How to find a Grad School
You probably will want to consider the reputation of the field of study at the school not just the department as a whole. Some schools are not strong in every field in the department but are superstars in particular fields. For example, Brown University is not considered a big computer science school, but it has a great graphics program. For PhD programs, you will probably want to look more closely at professors in the field of study. How many professors are there in the field of study? Can you find professors with whom you'd like to work? This is important because you will need to find a thesis advisor at the university and the more choices, the better. If you cannot find a single professor who you would like to work with, then scratch the school off your list. There's no point in applying to a school if you cannot find an advisor.

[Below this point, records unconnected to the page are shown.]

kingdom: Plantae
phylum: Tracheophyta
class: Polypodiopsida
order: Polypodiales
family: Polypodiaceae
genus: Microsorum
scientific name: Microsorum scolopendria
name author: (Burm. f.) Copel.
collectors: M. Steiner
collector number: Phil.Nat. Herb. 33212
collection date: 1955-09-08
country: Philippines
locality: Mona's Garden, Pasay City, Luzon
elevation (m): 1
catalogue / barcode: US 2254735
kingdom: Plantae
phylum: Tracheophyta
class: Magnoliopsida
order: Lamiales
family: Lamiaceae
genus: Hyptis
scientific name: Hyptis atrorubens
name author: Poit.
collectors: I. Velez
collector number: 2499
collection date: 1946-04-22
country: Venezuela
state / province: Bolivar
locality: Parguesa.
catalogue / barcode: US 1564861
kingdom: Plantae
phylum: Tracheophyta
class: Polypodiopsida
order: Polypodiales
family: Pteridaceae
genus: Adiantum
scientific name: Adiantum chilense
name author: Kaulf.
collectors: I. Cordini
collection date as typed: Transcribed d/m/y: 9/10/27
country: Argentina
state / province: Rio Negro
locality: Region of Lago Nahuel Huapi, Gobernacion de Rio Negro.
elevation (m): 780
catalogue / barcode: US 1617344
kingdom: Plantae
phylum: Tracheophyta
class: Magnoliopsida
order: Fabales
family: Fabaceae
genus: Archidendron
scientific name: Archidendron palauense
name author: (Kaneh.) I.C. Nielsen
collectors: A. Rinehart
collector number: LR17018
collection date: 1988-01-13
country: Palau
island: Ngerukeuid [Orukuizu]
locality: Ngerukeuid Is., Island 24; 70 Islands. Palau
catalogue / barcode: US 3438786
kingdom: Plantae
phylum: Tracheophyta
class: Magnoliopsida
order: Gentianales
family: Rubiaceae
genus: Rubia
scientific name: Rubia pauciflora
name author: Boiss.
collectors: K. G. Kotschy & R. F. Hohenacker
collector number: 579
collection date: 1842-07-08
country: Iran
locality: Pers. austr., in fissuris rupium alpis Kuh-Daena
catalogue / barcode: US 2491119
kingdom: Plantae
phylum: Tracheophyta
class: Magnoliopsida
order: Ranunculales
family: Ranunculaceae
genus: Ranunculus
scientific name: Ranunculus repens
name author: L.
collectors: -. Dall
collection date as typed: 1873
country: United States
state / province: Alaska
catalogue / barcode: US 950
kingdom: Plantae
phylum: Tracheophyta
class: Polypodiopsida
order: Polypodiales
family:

Some schools and departments provide funding for all graduate students and some don't provide any. If this matters to you, find out. If the school does not guarantee funding, then you might want to look for external fellowships.
Some other things you might want to consider are location, qualification exams, student life, etc.
Your best resources are other students in the major and faculty members in the field you wish to study. Faculty members can tell you what the top schools are. Professors who know you well can help you create a list of schools to apply to. Professors will have a better idea of your reach and safety schools.
I've been told to look at the most popular schools of authors of research papers in the field I wish to study as an indication of where the most research is being done in this area. I have not actually done this, but it may help you.